In the Million, Theatrical finished third, 3 3/4 lengths behind Manila.
"He was on the muscle that day and he broke a lot more alertly than I wanted him to," Day said. "I couldn't get him to relax. As a result, I couldn't get him off the pace, and by the time we got to the quarter pole, I was out of horse."
No one likes to see a horse die, especially a good horse like Bedside Promise, who collapsed with a heart attack minutes after running at Bay Meadows Oct. 17.
But jockey Joe Judice, who was among the outsiders trying to help Bedside Promise in his last minutes, showed later in the day that winning sometimes supersedes emotion in racing.
When Bedside Promise went down as he was being led back to his barn, Judice was there, throwing buckets of water on the distressed horse. Judice is the rider who was visibly shaken at Pimlico in 1985 when his Hajji's Treasure broke down in the Preakness.
The race after Bedside Promise's, Judice was riding a cheap claimer against a horse trained by Bobby Martin, who also trained Bedside Promise.
Martin's horse beat Judice's by a nose, but the winner had clearly bumped his rival in the stretch.
The stewards might have looked the other way, because there was no inquiry. How much grief did Martin need, losing a race on a foul a half-hour after he had lost his best horse?
Judice claimed foul, however, and the stewards quickly disqualified Martin's horse. A race is a race, and a jockey has a responsibility to his owner, even if the purse is only $3,300.
Sam Rubin, owner of John Henry, says that his office has spent $124,000 in sending out photos to fans during and since the gelding's career.
One of the requests for a picture of John Henry and Rubin's autograph came from a state prison in Joliet, Ill.
"I wonder what this guy is in jail for?" Rubin said to his daughter.
The daughter called Joliet and was told that the prisoner was a convicted forger.
Rubin still sent him a picture. "But it just had my name stamped on it instead of the autograph," Rubin said.

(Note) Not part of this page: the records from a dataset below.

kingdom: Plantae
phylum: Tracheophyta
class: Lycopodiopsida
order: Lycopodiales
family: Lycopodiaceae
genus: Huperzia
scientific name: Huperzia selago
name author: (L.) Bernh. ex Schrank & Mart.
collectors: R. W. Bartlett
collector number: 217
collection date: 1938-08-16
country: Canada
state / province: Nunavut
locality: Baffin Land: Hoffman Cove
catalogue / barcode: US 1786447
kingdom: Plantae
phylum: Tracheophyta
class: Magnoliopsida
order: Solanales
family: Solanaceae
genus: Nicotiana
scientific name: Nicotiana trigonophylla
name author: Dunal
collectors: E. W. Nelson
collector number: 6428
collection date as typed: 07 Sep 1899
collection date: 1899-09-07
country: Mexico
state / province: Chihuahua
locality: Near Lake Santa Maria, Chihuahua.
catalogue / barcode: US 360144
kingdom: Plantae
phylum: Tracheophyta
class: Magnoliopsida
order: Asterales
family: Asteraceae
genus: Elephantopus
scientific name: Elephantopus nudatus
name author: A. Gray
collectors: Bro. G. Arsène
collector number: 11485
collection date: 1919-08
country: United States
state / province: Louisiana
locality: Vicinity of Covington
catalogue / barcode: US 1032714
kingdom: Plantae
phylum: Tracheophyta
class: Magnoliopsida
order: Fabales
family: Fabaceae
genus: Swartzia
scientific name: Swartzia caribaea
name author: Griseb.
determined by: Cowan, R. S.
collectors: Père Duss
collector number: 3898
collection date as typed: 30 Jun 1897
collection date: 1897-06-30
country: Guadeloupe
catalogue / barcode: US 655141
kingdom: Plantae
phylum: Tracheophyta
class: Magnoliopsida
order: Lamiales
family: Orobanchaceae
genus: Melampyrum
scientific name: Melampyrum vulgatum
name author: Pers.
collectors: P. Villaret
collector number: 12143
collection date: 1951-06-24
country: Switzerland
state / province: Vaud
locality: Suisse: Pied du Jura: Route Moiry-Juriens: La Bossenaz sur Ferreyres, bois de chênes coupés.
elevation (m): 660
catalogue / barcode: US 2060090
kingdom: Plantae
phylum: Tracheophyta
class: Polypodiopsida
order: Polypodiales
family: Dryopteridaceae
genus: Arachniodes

People in racing used to chuckle at the money and the travel time that John Schapiro spent in promoting the Washington D.C. International at his Laurel Race Course. Schapiro struggled, trying to get a sponsor for the race and a television contract with a major network.
One year, it was reported that Schapiro spent $90,000 on his journeys to Europe. But since he was spending his own money, no one should have complained, and besides, Schapiro was successful in making his race more international than some of the other grass stakes that have come along recently.
Schapiro sold Laurel a couple of years ago, and the new owners of the Maryland track are keeping up the International's international tradition.
This Saturday, 5 of the 14 starters in the $750,000 International are foreign horses, including Gjatsk, a 3-year-old colt from the Soviet Union. It is the first time in 21 years that the Russians have sent a horse to the race.
Gjatsk, who has never raced outside of Russia, is a 20-1 longshot. An American horse, Anka Germania, is listed as a moderate 3-1 favorite, but his jockey, Jose Santos, is skipping the International to ride Success Express in Saturday's $200,000 Norfolk for 2-year-olds at Santa Anita. Santos thinks that Success Express could be his Kentucky Derby horse for next year.